### Entries supplied
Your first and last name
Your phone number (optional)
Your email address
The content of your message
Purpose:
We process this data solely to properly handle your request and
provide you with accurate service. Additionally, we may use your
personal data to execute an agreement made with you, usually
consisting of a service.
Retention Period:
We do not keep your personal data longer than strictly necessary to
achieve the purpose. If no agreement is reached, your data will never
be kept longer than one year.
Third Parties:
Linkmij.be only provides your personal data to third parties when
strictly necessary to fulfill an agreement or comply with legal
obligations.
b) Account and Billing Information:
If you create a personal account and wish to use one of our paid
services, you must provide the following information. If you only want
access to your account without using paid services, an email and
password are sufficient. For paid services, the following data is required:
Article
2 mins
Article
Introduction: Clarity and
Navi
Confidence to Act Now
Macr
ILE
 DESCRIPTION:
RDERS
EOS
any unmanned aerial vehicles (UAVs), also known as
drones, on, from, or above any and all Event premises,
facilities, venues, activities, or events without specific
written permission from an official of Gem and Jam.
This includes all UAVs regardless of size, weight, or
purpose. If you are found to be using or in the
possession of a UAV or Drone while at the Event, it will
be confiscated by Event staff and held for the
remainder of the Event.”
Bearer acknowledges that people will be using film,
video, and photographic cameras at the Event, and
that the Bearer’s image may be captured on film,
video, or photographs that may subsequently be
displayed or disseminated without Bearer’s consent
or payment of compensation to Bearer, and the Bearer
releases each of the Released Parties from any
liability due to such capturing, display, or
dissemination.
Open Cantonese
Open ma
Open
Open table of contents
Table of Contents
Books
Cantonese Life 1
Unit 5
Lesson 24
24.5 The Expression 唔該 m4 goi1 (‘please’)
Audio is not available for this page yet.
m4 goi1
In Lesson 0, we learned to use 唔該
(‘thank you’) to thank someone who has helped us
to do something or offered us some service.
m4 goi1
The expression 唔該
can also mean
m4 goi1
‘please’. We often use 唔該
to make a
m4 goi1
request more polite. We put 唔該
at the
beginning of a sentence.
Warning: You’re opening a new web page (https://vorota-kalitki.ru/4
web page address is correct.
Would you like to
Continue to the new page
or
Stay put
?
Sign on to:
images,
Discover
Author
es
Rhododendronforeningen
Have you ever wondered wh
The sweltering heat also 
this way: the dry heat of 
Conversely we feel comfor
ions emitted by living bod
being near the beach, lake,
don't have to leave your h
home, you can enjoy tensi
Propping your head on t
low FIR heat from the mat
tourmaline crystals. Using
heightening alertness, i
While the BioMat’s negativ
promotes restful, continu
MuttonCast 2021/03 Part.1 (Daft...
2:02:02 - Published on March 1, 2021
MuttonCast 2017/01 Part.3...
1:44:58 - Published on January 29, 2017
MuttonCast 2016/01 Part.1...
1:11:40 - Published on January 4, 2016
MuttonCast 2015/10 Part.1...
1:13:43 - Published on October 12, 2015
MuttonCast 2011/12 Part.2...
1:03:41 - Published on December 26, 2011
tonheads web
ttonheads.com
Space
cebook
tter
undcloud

### Directions for this task
Every line in the material must be repeated verbatim.

### Answer space
Your first and last name
Your phone number (optional)
Your email address
The content of your message
Purpose:
We process this data solely to properly handle your request and
provide you with accurate service. Additionally, we may use your
personal data to execute an agreement made with you, usually
consisting of a service.
Retention Period:
We do not keep your personal data longer than strictly necessary to
achieve the purpose. If no agreement is reached, your data will never
be kept longer than one year.
Third Parties:
Linkmij.be only provides your personal data to third parties when
strictly necessary to fulfill an agreement or comply with legal
obligations.
b) Account and Billing Information:
If you create a personal account and wish to use one of our paid
services, you must provide the following information. If you only want
access to your account without using paid services, an email and
password are sufficient. For paid services, the following data is required:
Article
2 mins
Article
Introduction: Clarity and
Navi
Confidence to Act Now
Macr
ILE
 DESCRIPTION:
RDERS
EOS
any unmanned aerial vehicles (UAVs), also known as
drones, on, from, or above any and all Event premises,
facilities, venues, activities, or events without specific
written permission from an official of Gem and Jam.
This includes all UAVs regardless of size, weight, or
purpose. If you are found to be using or in the
possession of a UAV or Drone while at the Event, it will
be confiscated by Event staff and held for the
remainder of the Event.”
Bearer acknowledges that people will be using film,
video, and photographic cameras at the Event, and
that the Bearer’s image may be captured on film,
video, or photographs that may subsequently be
displayed or disseminated without Bearer’s consent
or payment of compensation to Bearer, and the Bearer
releases each of the Released Parties from any
liability due to such capturing, display, or
dissemination.
Open Cantonese
Open ma
Open
Open table of contents
Table of Contents
Books
Cantonese Life 1
Unit 5
Lesson 24
24.5 The Expression 唔該 m4 goi1 (‘please’)
Audio is not available for this page yet.
m4 goi1
In Lesson 0, we learned to use 唔該
(‘thank you’) to thank someone who has helped us
to do something or offered us some service.
m4 goi1
The expression 唔該
can also mean
m4 goi1
‘please’. We often use 唔該
to make a
m4 goi1
request more polite. We put 唔該
at the
beginning of a sentence.
Warning: You’re opening a new web page (https://vorota-kalitki.ru/4
web page address is correct.
Would you like to
Continue to the new page
or
Stay put
?
Sign on to:
images,
Discover
Author
es
Rhododendronforeningen
Have you ever wondered wh
The sweltering heat also 
this way: the dry heat of 
Conversely we feel comfor
ions emitted by living bod
being near the beach, lake,
don't have to leave your h
home, you can enjoy tensi
Propping your head on t
low FIR heat from the mat
tourmaline crystals. Using
heightening alertness, i
While the BioMat’s negativ
promotes restful, continu
MuttonCast 2021/03 Part.1 (Daft...
2:02:02 - Published on March 1, 2021
MuttonCast 2017/01 Part.3...
1:44:58 - Published on January 29, 2017
MuttonCast 2016/01 Part.1...
1:11:40 - Published on January 4, 2016
MuttonCast 2015/10 Part.1...
1:13:43 - Published on October 12, 2015
MuttonCast 2011/12 Part.2...
1:03:41 - Published on December 26, 2011
tonheads web
ttonheads.com
Space
cebook
tter
undcloud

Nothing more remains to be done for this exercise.